Good luck trying to invalidate every active software patent existing as on date with this clause. Ain't gonna happen!
Thinking purely using a non legal mind trying to grasp legal concepts:
If source code is akin to a machine whose inner workings can be patented, then data is akin to a physical object. A physical object could be a machine or it could be a creation made by a machine or both. Data is similar - it can be made by software or it could be software or both.
Is this the right way to think about how the legal system views software and data?
PS I’m in the US but interested to hear how this may vary from one country to another.
Nice idea, but at some point GPT + "generate code to implement this patent", may develop plausible enough code to satisfy most Patent Examiners.
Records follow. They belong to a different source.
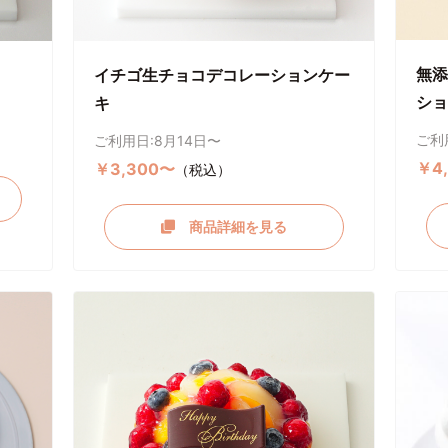
無添
イチゴ生チョコデコレーションケー
ショ
キ
ご利
ご利用日:8月14日〜
￥4
￥3,300〜
（税込）
商品詳細を見る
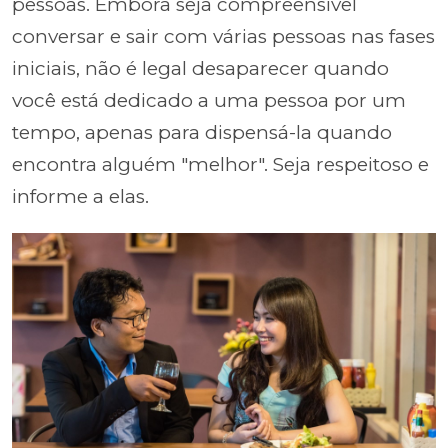
pessoas. Embora seja compreensível
conversar e sair com várias pessoas nas fases
iniciais, não é legal desaparecer quando
você está dedicado a uma pessoa por um
tempo, apenas para dispensá-la quando
encontra alguém "melhor". Seja respeitoso e
informe a elas.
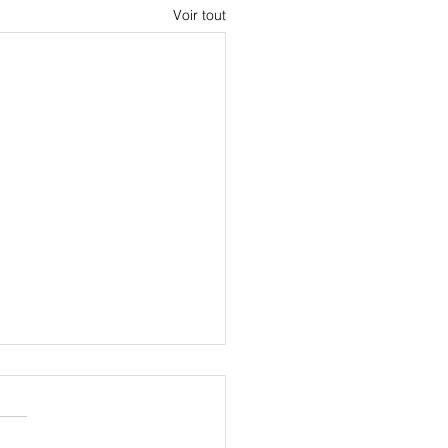
Voir tout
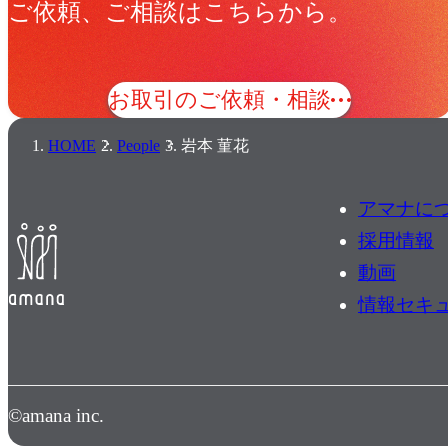
ご依頼、ご相談はこちらから。
お取引のご依頼・相談
HOME
People
岩本 菫花
アマナに
採用情報
動画
情報セキ
©amana inc.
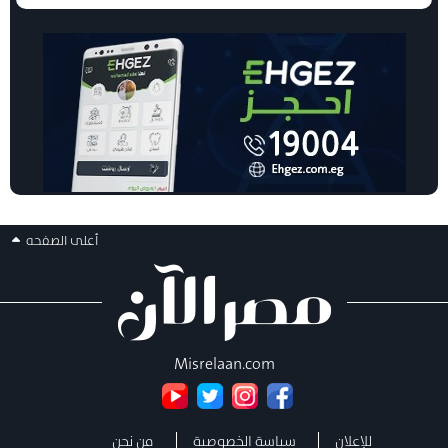
أعلى الصفحه
Misrelaan.com
للإعلان
سياسة الخصوصية
من نحن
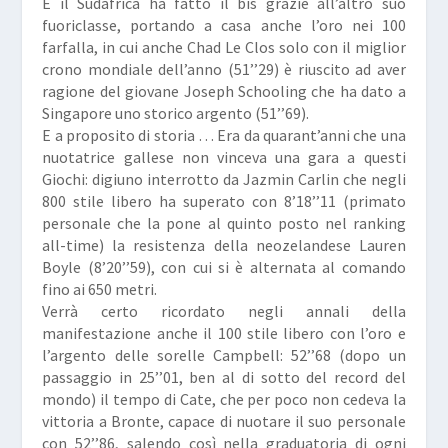
E il Sudafrica ha fatto il bis grazie all’altro suo
fuoriclasse, portando a casa anche l’oro nei 100
farfalla, in cui anche
Chad Le Clos
solo con il miglior
crono mondiale dell’anno (51’’29) è riuscito ad aver
ragione del giovane Joseph Schooling che ha dato a
Singapore uno storico argento (51’’69).
E a proposito di storia … Era da quarant’anni che una
nuotatrice gallese non vinceva una gara a questi
Giochi: digiuno interrotto da
Jazmin Carlin
che negli
800 stile libero ha superato con 8’18’’11 (primato
personale che la pone al quinto posto nel ranking
all-time) la resistenza della neozelandese Lauren
Boyle (8’20’’59), con cui si è alternata al comando
fino ai 650 metri.
Verrà certo ricordato negli annali della
manifestazione anche il 100 stile libero con l’oro e
l’argento delle
sorelle Campbell
: 52’’68 (dopo un
passaggio in 25’’01, ben al di sotto del record del
mondo) il tempo di
Cate
, che per poco non cedeva la
vittoria a
Bronte
, capace di nuotare il suo personale
con 52’’86, salendo così nella graduatoria di ogni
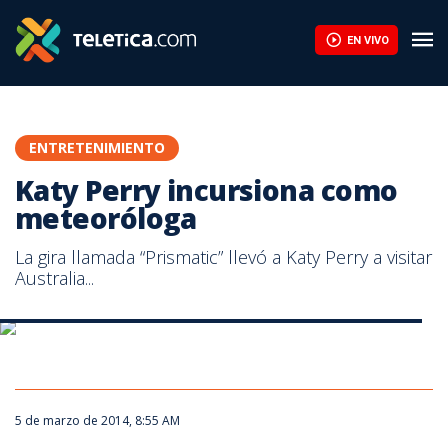
Katy Perry incursiona como meteoróloga | Teletica
EN VIVO
ENTRETENIMIENTO
Katy Perry incursiona como
meteoróloga
La gira llamada “Prismatic” llevó a Katy Perry a visitar
Australia...
La gira llamada “Prismatic” llevó a Katy Perry a visitar Australia.
5 de marzo de 2014, 8:55 AM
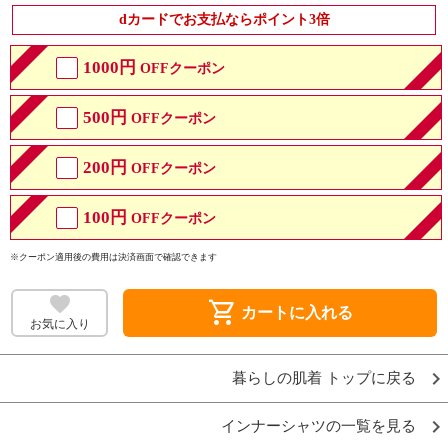
dカードでお支払ならポイント3倍
1000円
OFFクーポン
500円
OFFクーポン
200円
OFFクーポン
100円
OFFクーポン
※クーポン適用後の費用は決済画面で確認できます
shopping_cart
カートに入れる
お気に入り
暮らしの肌着 トップに戻る
インナーシャツの一覧を見る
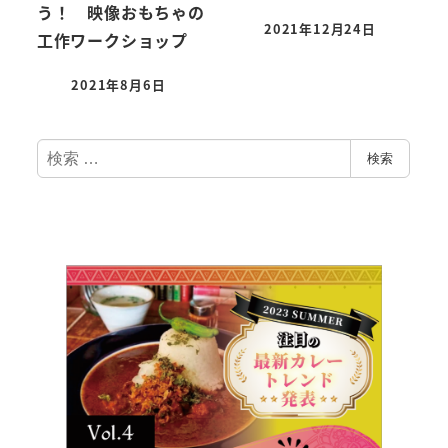
う！ 映像おもちゃの
2021年12月24日
工作ワークショップ
2021年8月6日
検
検索
索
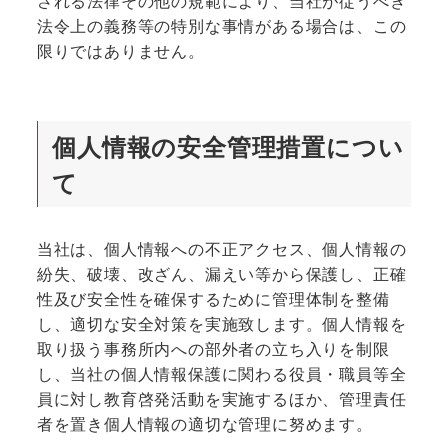
される法律その他の規範により、当社が従うべき
法令上の義務等の特別な事情がある場合は、この
限りではありません。
個人情報の安全管理措置につい
て
当社は、個人情報への不正アクセス、個人情報の
紛失、破壊、改ざん、漏えい等から保護し、正確
性及び安全性を確保するために管理体制を整備
し、適切な安全対策を実施致します。個人情報を
取り扱う事務所内への部外者の立ち入りを制限
し、当社の個人情報保護に関わる役員・職員等全
員に対し教育啓発活動を実施するほか、管理責任
者を置き個人情報の適切な管理に努めます。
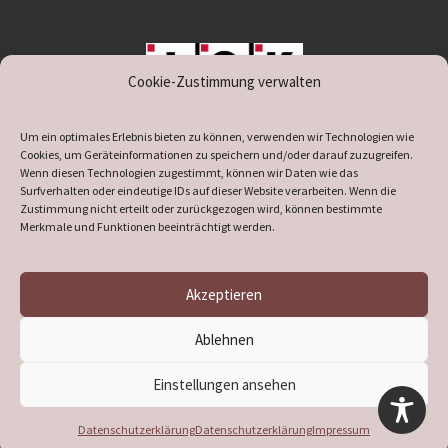
Cookie-Zustimmung verwalten
unterstützt durch IOK
Um ein optimales Erlebnis bieten zu können, verwenden wir Technologien wie
Cookies, um Geräteinformationen zu speichern und/oder darauf zuzugreifen.
Wenn diesen Technologien zugestimmt, können wir Daten wie das
Surfverhalten oder eindeutige IDs auf dieser Website verarbeiten. Wenn die
Zustimmung nicht erteilt oder zurückgezogen wird, können bestimmte
supported by
DÖ
IT
Merkmale und Funktionen beeinträchtigt werden.
Akzeptieren
© 2026
Heimatverein Verl
– Alle Rechte vorbehalten
Ablehnen
Präsentiert von
WP
– Entworfen mit dem
Customizr-Theme
Einstellungen ansehen
Datenschutzerklärung
Datenschutzerklärung
Impressum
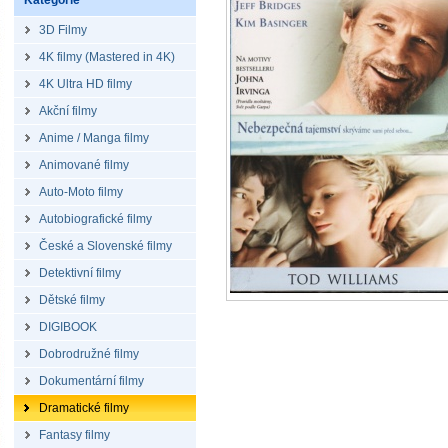
Kategorie
3D Filmy
4K filmy (Mastered in 4K)
4K Ultra HD filmy
Akční filmy
Anime / Manga filmy
Animované filmy
Auto-Moto filmy
Autobiografické filmy
České a Slovenské filmy
Detektivní filmy
Dětské filmy
DIGIBOOK
Dobrodružné filmy
Dokumentární filmy
Dramatické filmy
Fantasy filmy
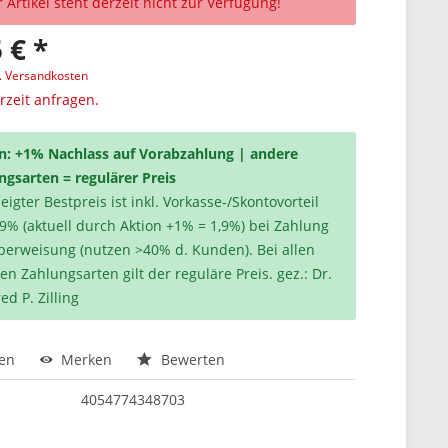
 Artikel steht derzeit nicht zur Verfügung!
 € *
l. Versandkosten
erzeit anfragen.
n: +1% Nachlass auf Vorabzahlung | andere
ngsarten = regulärer Preis
igter Bestpreis ist inkl. Vorkasse-/Skontovorteil
,9% (aktuell durch Aktion +1% = 1,9%) bei Zahlung
berweisung (nutzen >40% d. Kunden). Bei allen
en Zahlungsarten gilt der reguläre Preis. gez.: Dr.
ed P. Zilling
hen
Merken
Bewerten
4054774348703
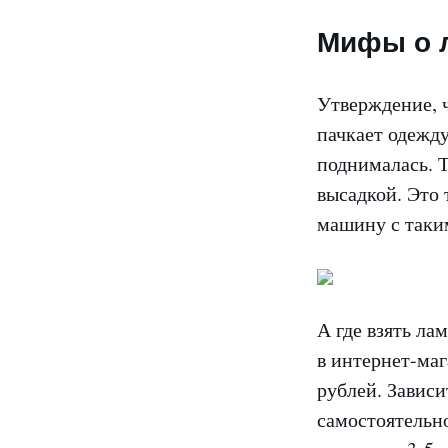
Мифы о 
Утверждение, ч
пачкает одежду
поднималась. 
высадкой. Это 
машину с таки
А где взять ла
в интернет-ма
рублей. Зависи
самостоятельно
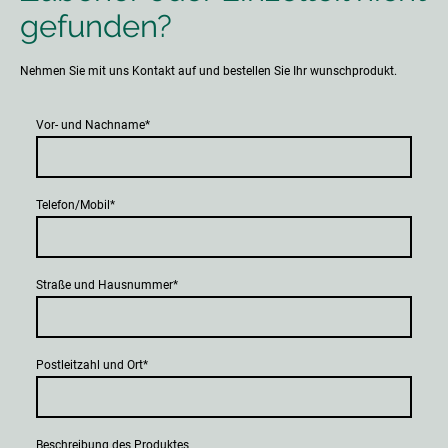
gefunden?
Nehmen Sie mit uns Kontakt auf und bestellen Sie Ihr wunschprodukt.
Vor- und Nachname
*
Telefon/Mobil
*
Straße und Hausnummer
*
Postleitzahl und Ort
*
Beschreibung des Produktes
I don't see this fixing the issue in the longer term - maybe a "use it or lost it" rule + much shorter enforcement period for software patents is what is needed?
While I do think every software patent I have seen fails the enablement requirement (there is a bit of selection bias there I have only looked at ones people call out as horrific), I think requiring source is a bad idea.
Something like what would come out of a clean room reverse engineering effort should be good enough.
> This is exactly what the PTO examiner would do. Believe it or not, many of the examiners in software have Computer Science backgrounds and are perfectly capable of this. It is not black magic anymore.
notwithstanding the obvious arguments that patents are spectacularly unhelpful at leveling the playing field for at least software and pharma, pedantically shouldn't it be:
Why do we even bother? Ai will cause mass unemployment among software engineers, some of whom have built the free software that ai companies now monetise, and none of this will matter.
Regular patents work because they are easily** enforceable. If your competitor brings a rip-off of your machine on the market, you can buy one, take it apart, see the similarities with your own eyes, and have a case. If Meta rips off your method to apply an image filter, you better have 10 years of experience in reverse-engineering obfuscated code. Actually, don't even bother. The code runs on their servers and you will never have the opportunity to even investigate it.
The upside to all of this is that a fun, creative interpretation of this exists. Which is that if you really want software patents, obfuscation and DRM should be forbidden so that patent claims can be investigated.
**: Yeah I know that's no longer true in many cases.